• _JOB_:
Gather and copy every line in the data below that contains the word "development". Case matters.

Extracted page text data

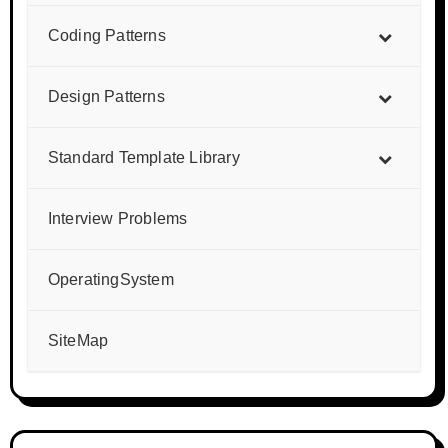
Coding Patterns
Design Patterns
Standard Template Library
Interview Problems
OperatingSystem
SiteMap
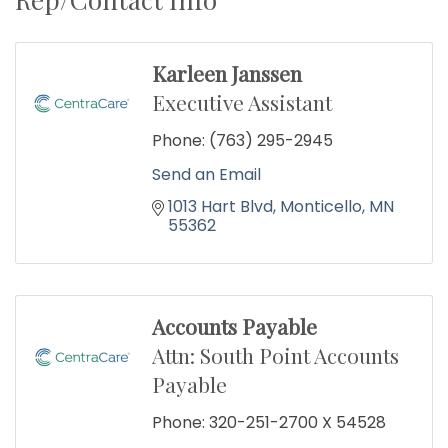
Karleen Janssen
Executive Assistant
Phone:
(763) 295-2945
Send an Email
1013 Hart Blvd
Monticello
MN
55362
Accounts Payable
Attn: South Point Accounts
Payable
Phone:
320-251-2700 X 54528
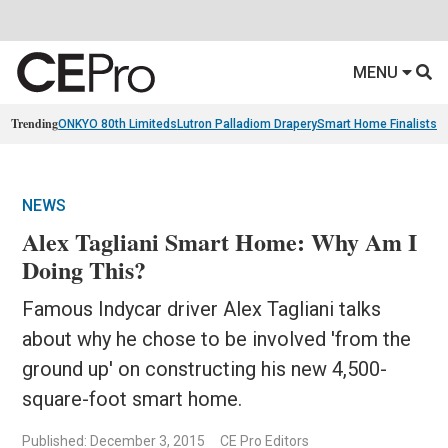
MENU
Trending
ONKYO 80th Limiteds
Lutron Palladiom Drapery
Smart Home Finalists
R
NEWS
Alex Tagliani Smart Home: Why Am I
Doing This?
Famous Indycar driver Alex Tagliani talks
about why he chose to be involved 'from the
ground up' on constructing his new 4,500-
square-foot smart home.
Published: December 3, 2015
CE Pro Editors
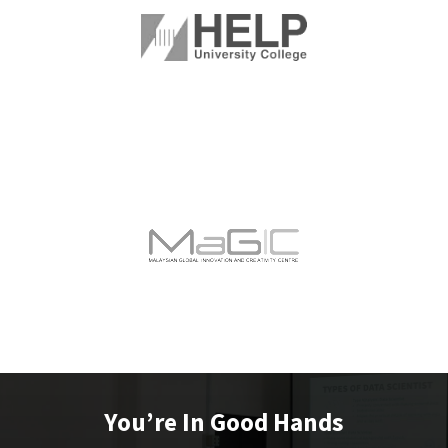
You’re In Good Hands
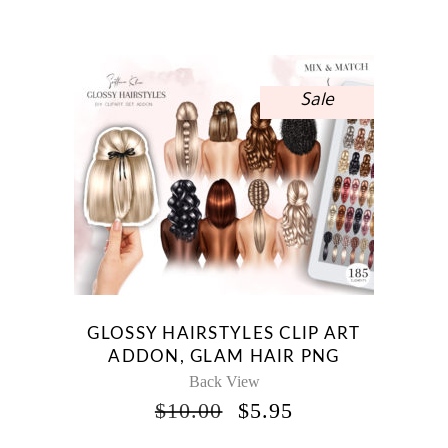
WAS:
IS:
$15.00.
$8.93.
Sale
GLOSSY HAIRSTYLES CLIP ART
ADDON, GLAM HAIR PNG
Back View
ORIGINAL
CURRENT
$
10.00
$
5.95
PRICE
PRICE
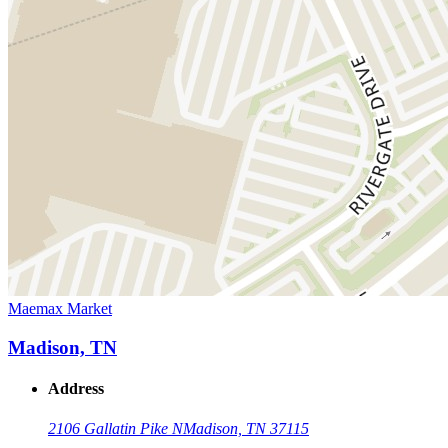
Maemax Market
Madison, TN
Address
2106 Gallatin Pike N
Madison, TN 37115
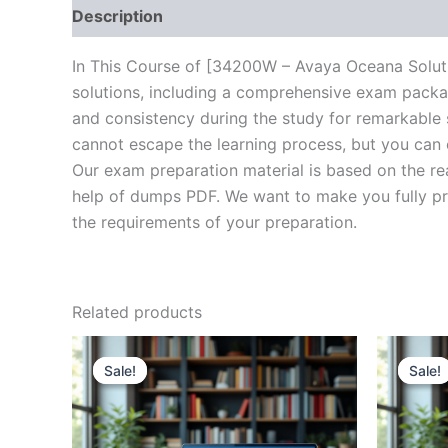
Description
Brand
Reviews (10)
In This Course of [34200W – Avaya Oceana Solut
solutions, including a comprehensive exam packag
and consistency during the study for remarkable s
cannot escape the learning process, but you can 
Our exam preparation material is based on the re
help of dumps PDF. We want to make you fully prep
the requirements of your preparation.
Related products
Sale!
Sale!
Sale!
Sale!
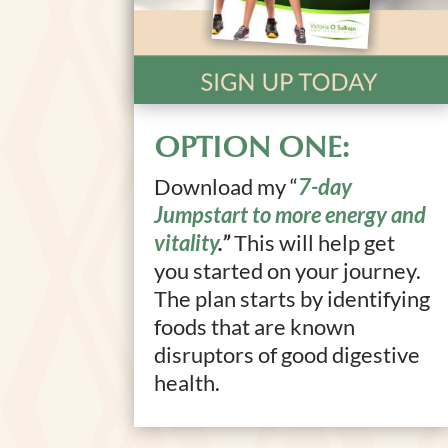
OPTION ONE:
Download my “
7-day
Jumpstart to more energy and
vitality
.”
This will help get
you started on your journey.
The plan starts by identifying
foods that are known
disruptors of good digestive
health.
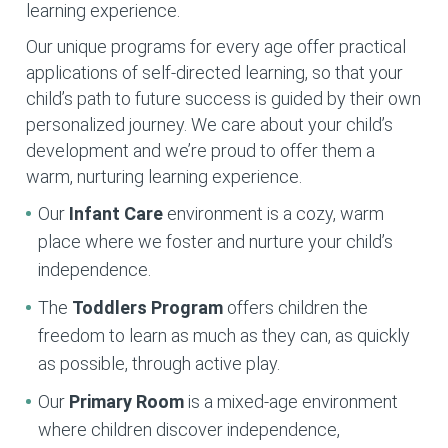
learning experience.
Our unique programs for every age offer practical
applications of self-directed learning, so that your
child’s path to future success is guided by their own
personalized journey. We care about your child’s
development and we’re proud to offer them a
warm, nurturing learning experience.
Our
Infant Care
environment is a cozy, warm
place where we foster and nurture your child’s
independence.
The
Toddlers Program
offers children the
freedom to learn as much as they can, as quickly
as possible, through active play.
Our
Primary Room
is a mixed-age environment
where children discover independence,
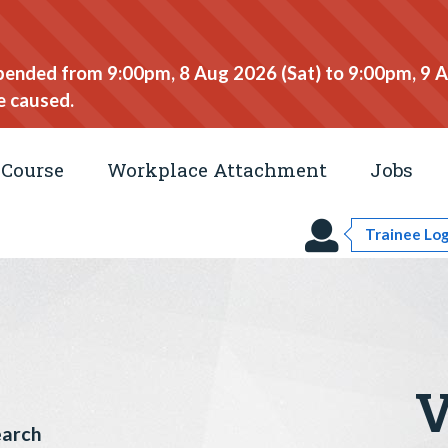
spended from 9:00pm, 8 Aug 2026 (Sat) to 9:00pm, 9 
e caused.
Course
Workplace Attachment
Jobs
Trainee Log
V
earch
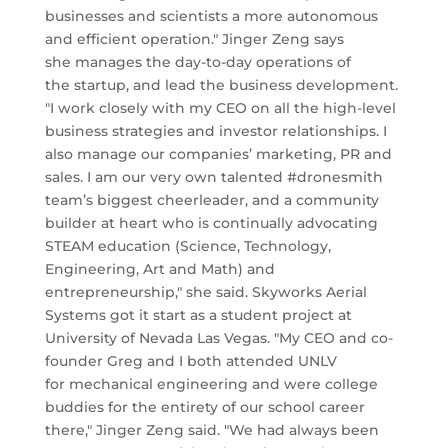
businesses and scientists a more autonomous
and efficient operation." Jinger Zeng says
she manages the day-to-day operations of
the startup, and lead the business development.
"I work closely with my CEO on all the high-level
business strategies and investor relationships. I
also manage our companies’ marketing, PR and
sales. I am our very own talented #dronesmith
team’s biggest cheerleader, and a community
builder at heart who is continually advocating
STEAM education (Science, Technology,
Engineering, Art and Math) and
entrepreneurship," she said. Skyworks Aerial
Systems got it start as a student project at
University of Nevada Las Vegas. "My CEO and co-
founder Greg and I both attended UNLV
for mechanical engineering and were college
buddies for the entirety of our school career
there," Jinger Zeng said. "We had always been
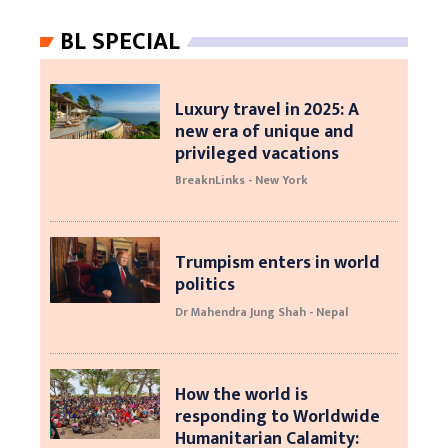
BL SPECIAL
Luxury travel in 2025: A
new era of unique and
privileged vacations
BreaknLinks - New York
Trumpism enters in world
politics
Dr Mahendra Jung Shah - Nepal
How the world is
responding to Worldwide
Humanitarian Calamity:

• _RESULT OF THIS TASK_:
development and we’re proud to offer them a
the startup, and lead the business development.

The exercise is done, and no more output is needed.